To precisely monitor the panel temperature, many sensors (81) would be required, which increases costs and complexity. Instead, Panasonic uses estimates values and correction values for high and low temperatures and the sensor is placed on circuit board (89) separated from panel (10) by heat conduction sheet (86), aluminum chassis (87) boss material (88) and air bubbles. This prevents local temperature changes caused by varying screen content. In the patent, there are also graphs showing correlation between actual panel temperature and sensor temperature from which the correction values are computed, but for simplicity I'm gonna leave them out.
FIG9 shows the logic for selecting the driving method (low-temp, normal-temp, and high-temp) according to sensor temperature (again, the actual selection is much more complicated according to patent using hysteresis characteristics and thresholds but I'm not gonna post them here since it's not necessary to get the big picture).

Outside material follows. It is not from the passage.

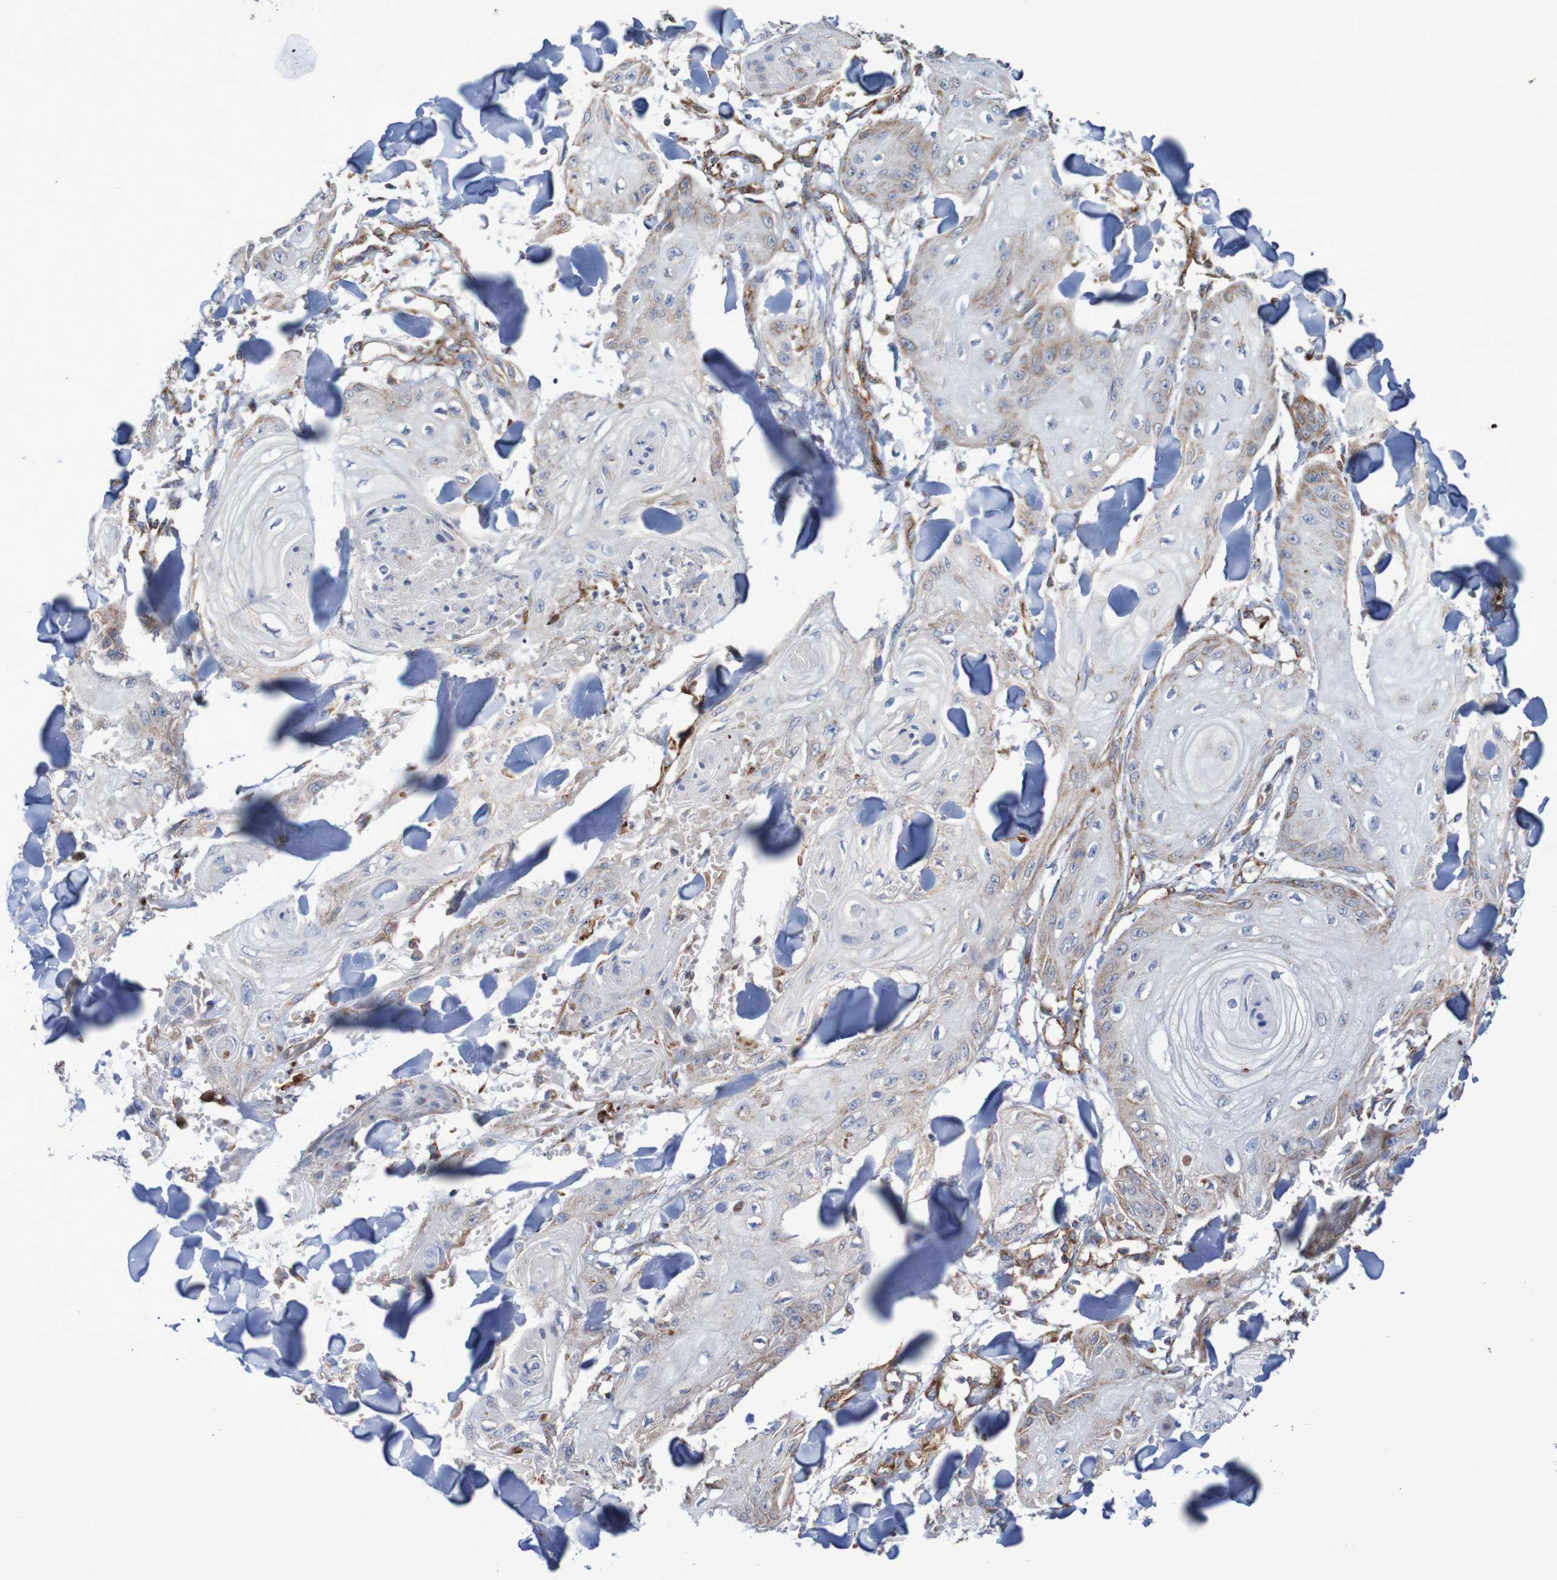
{"staining": {"intensity": "weak", "quantity": "25%-75%", "location": "cytoplasmic/membranous"}, "tissue": "skin cancer", "cell_type": "Tumor cells", "image_type": "cancer", "snomed": [{"axis": "morphology", "description": "Squamous cell carcinoma, NOS"}, {"axis": "topography", "description": "Skin"}], "caption": "Squamous cell carcinoma (skin) was stained to show a protein in brown. There is low levels of weak cytoplasmic/membranous positivity in approximately 25%-75% of tumor cells. (IHC, brightfield microscopy, high magnification).", "gene": "MMEL1", "patient": {"sex": "male", "age": 74}}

In next figures are the actual driving modes for APL >6%. FIG4A shows low temperature, FIG4B normal temperature, and FIG4C high temperature driving mode.
With low panel temperature, the discharge start voltage increases and the initializing discharge in the all-cell initializing operation is prone to become unstable (and pixel misfiring can occur). Therefore, the Vr (initializing voltage) is set higher for low temperature (VrH) and is lowered for normal and high temperature mode (VrC). However, with increased VrH voltage, MLL also rises. Therefore, the MLL in the first 10-20 minutes of operation (until the panel warms up and circuit switches to normal temp driving mode) is higher.
In normal temperature driving mode for APL >6%, there are two all-cell initializing operations (in first and fourth SF). When the panel switches to high temperature driving mode, another all-cell initializing operation is required (in sixth SF) to guarantee stable panel operation. Additional all-cell initializing operation has the effect of raised MLL (again). The similar algorithm is used for APL <6%, only the all-cell initializing operations are increased to two (from one) instead of three.
To sum it all up, in the first 10-20 minutes of Panasonic plasma operation, the MLL is increased because of higher VrH voltage and is lowered once the panel warms up and circuits switch to normal temperature driving mode. Again, if the panel temperature becomes too hight or the plasma is installed in high-temperature environment, the MLL rises because of additional all-cell initializing operation (from the patent it's hard to tell, what is the actual temperature that causes the panel to switch to high temperature driving mode, but my speculation is somewhere above 50-55°C for panel itself or 35=40°C for the temperature sensor (81)).Anyway, since this is only a patent, it's not guaranteed that any of this is actually implemented in Panasonic plasmas, but from my observations I would say that at least some of it must be implemented as the MLL really is higher in the first minutes I turn on my P42G10E.